**TASK TO COMPLETE:** Format the text lines of every entry below as a JSON list of strings, one string per line, omitting blank lines and leaving out the pictures.

**INPUT MATERIAL:**

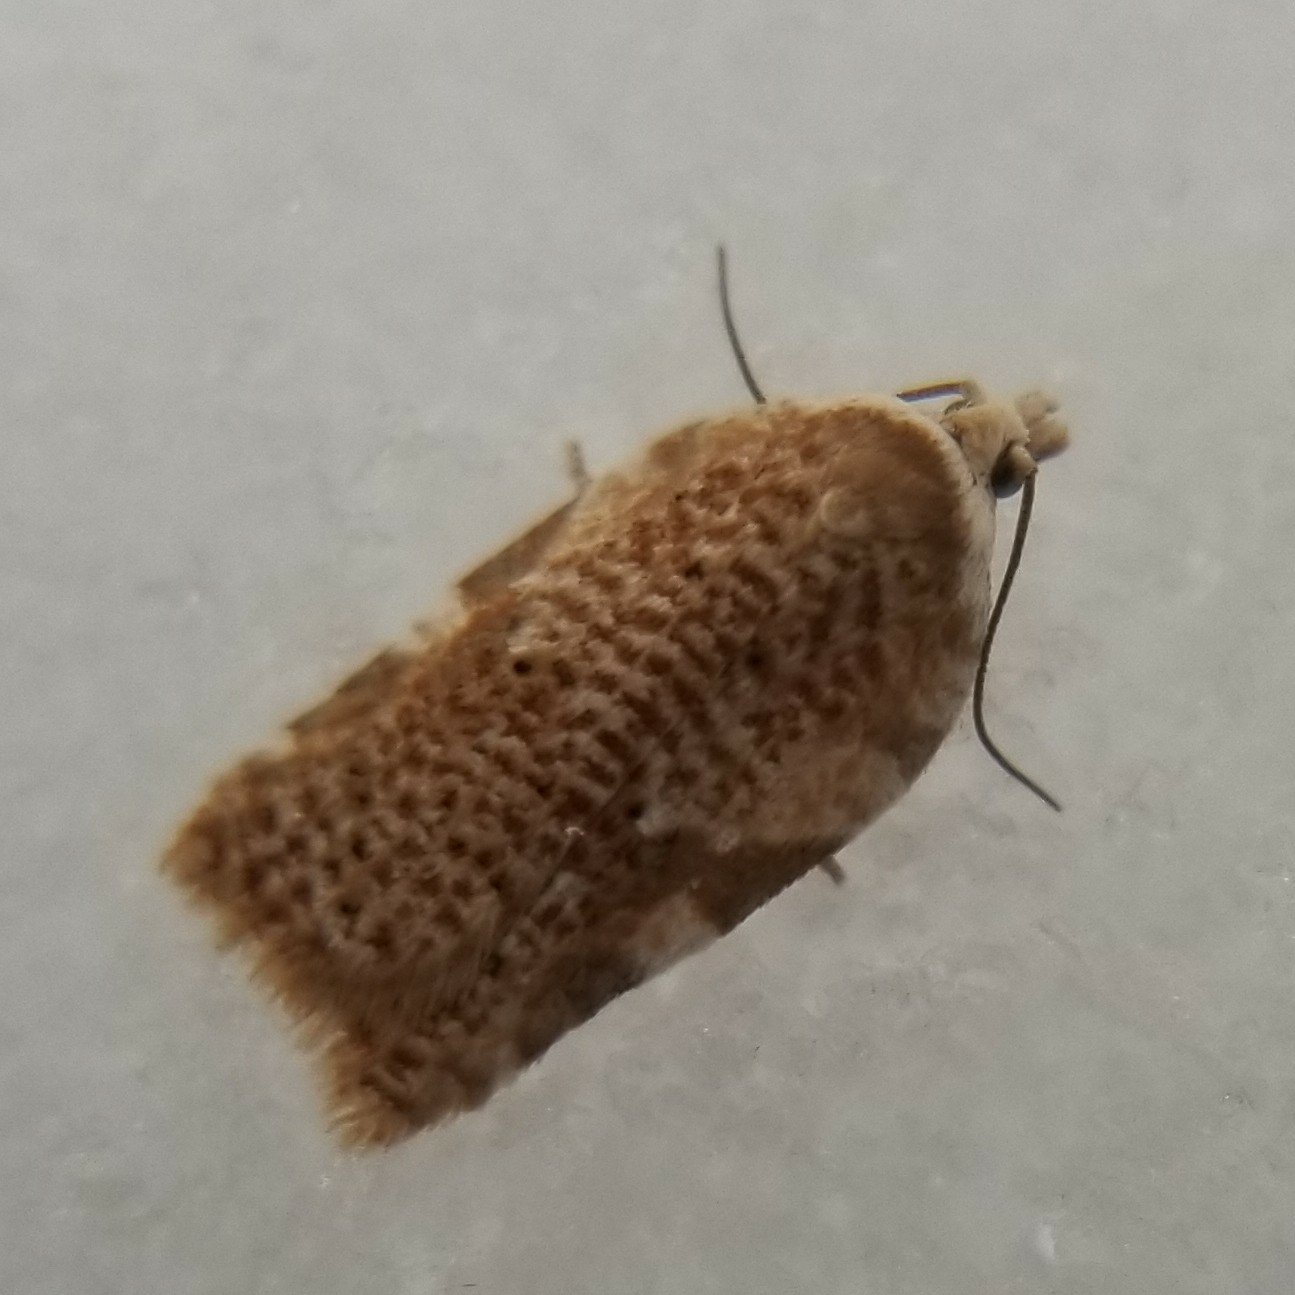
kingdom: Animalia
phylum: Arthropoda
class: Insecta
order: Lepidoptera
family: Tortricidae
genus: Acleris
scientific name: Acleris cervinana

**FULL OUTPUT:**
[
  "kingdom: Animalia",
  "phylum: Arthropoda",
  "class: Insecta",
  "order: Lepidoptera",
  "family: Tortricidae",
  "genus: Acleris",
  "scientific name: Acleris cervinana"
]